▶ TEXTO FORNECIDO:

O Lobo Atrás da Porta + Entrevista


- Só dez por cento é mentira -

Existe algo de estranho na construção térmica de O Lobo Atrás da Porta. Para um filme de atmosfera tão sufocante, que emana um calor tão desagradável, é curioso notar como a fotografia se mantêm muito distante de luzes estouradas ou cores quentes; ou como não se obriga a filmar seus personagens a curtas distâncias o tempo todo, à cata de tais sensações. Esse calor, que toma conta de todos os cantos em todos os planos sem se fazer notar, é apenas um dos muitos mistérios que revolvem a intricada estrutura da estreia de Fernando Coimbra em longa-metragem.

Da primeira vez que o vi (durante a Janela Internacional de Cinema do Recife, alguns meses atrás), lembro de sofrer uma lenta destruição de meu ceticismo quanto a ‘suspenses dramáticos brasileiros’, subgênero que nunca havia me oferecido nada de realmente impactante. E ainda mais impressionante é revê-lo agora, e me perceber caindo de novo em cada uma das deliciosas armadilhas emocionais que Coimbra e sua trupe constroem tão bem, com o agravante de já saber onde cada uma delas estava posicionada. Só ‘filmes de cinema’ tem a capacidade de se reinventar completamente no imaginário de um espectador, e fazer com que cada revisão seja uma experiência nova, bem ou mal, e O Lobo faz isso sem reservas.

À época em que o assisti pela primeira vez, ainda não tinha visto A Imigrante, filme mais recente de James Gray no qual Marion Cotillard interpreta uma polonesa recebida na América pelas costas da Estátua da Liberdade. Foi muito difícil não associar este plano tão poderoso com o início do filme de Coimbra, uma imagem igualmente forte do Cristo Redentor de costas, ao longe, ignorando completamente tudo que acontece ali embaixo. Tirando esta imagem, e um ou dois momentos que o vemos como um ponto perdido no céu distante, o Cristo e todo o ‘ser carioca’ que ele traz consigo jamais vão se fazer presentes no filme, que preserva sua universalidade com destreza louvável; é uma história tão violentamente banal que poderia estar acontecendo agora, em qualquer lugar do mundo.

▶ TAREFA PROPOSTA A: Repita o trecho da crítica de O Lobo Atrás da Porta que começa em "Da primeira vez" e segue até "isso sem reservas.".
▶ TAREFA PROPOSTA B: De acordo com a crítica de O Lobo Atrás da Porta, por que rever o filme foi ainda mais impressionante para o autor do que vê-lo pela primeira vez?
▶ TAREFA PROPOSTA C: Dê continuidade à crítica de O Lobo Atrás da Porta a partir do ponto em que ela termina.

(Registros do conjunto de dados)
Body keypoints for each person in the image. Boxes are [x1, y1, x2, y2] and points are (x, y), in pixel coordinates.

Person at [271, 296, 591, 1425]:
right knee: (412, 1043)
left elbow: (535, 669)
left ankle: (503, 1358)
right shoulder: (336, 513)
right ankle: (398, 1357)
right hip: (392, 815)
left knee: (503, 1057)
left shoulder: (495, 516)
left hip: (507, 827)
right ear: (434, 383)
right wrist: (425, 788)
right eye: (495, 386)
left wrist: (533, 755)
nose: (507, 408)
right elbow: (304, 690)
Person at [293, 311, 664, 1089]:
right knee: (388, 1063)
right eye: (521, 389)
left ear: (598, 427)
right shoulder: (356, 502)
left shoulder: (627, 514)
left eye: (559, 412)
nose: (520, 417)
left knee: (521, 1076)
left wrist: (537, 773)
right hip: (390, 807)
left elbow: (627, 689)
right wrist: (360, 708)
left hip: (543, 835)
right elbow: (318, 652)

▶ RESPOSTA A:
Da primeira vez que o vi (durante a Janela Internacional de Cinema do Recife, alguns meses atrás), lembro de sofrer uma lenta destruição de meu ceticismo quanto a ‘suspenses dramáticos brasileiros’, subgênero que nunca havia me oferecido nada de realmente impactante. E ainda mais impressionante é revê-lo agora, e me perceber caindo de novo em cada uma das deliciosas armadilhas emocionais que Coimbra e sua trupe constroem tão bem, com o agravante de já saber onde cada uma delas estava posicionada. Só ‘filmes de cinema’ tem a capacidade de se reinventar completamente no imaginário de um espectador, e fazer com que cada revisão seja uma experiência nova, bem ou mal, e O Lobo faz isso sem reservas.

▶ RESPOSTA B: Porque, ao revê-lo, o autor se percebeu caindo de novo em cada uma das armadilhas emocionais construídas por Coimbra e sua trupe. Isso aconteceu mesmo ele já sabendo onde cada uma delas estava posicionada.

▶ RESPOSTA C:
A trama remete à um whodunit?, gênero de filmes em que se esmiúçam versões sobre um crime até descobrir seu verdadeiro culpado, mas também evoca o Rashomon de Kurosawa em suas mentiras e bifurcações. Essa, inclusive, não é a única das referências veladas que surgem aqui e ali; por exemplo, existe alguma coisa da Cabíria de Fellini na maneira como Leandra Leal caminha desolada através de uma procissão, mas felizmente isso soa mais como uma piscadela aos devaneios cinéfilos de algum espectador do que como ferramenta narrativa. A já citada Leal, é o elo mais forte do elenco, como uma amantes acusada de sequestrar a filha do casal composto pelos também maravilhosos Milhem Cortaz e Fabíula Nascimento. A vida suburbana de viagens de trem, brincadeiras no parquinho e carros velhos cheirando a gasolina ganha um sopro de novidade, com seus signos servindo a propósitos conhecidos, mas que soam perigosos sem um bom motivo -e talvez essa seja uma herança do drama social argentino, que sempre mantêm sua tragédia num lugar extrafilme. Os desdobramentos muito secos dos depoimentos que cada um dos personagens dá, até que se descubra quem afinal pegou a menina, são de uma violência pontual, que cresce discreta, até explodir em duas sequências assustadoras de tão estéreis.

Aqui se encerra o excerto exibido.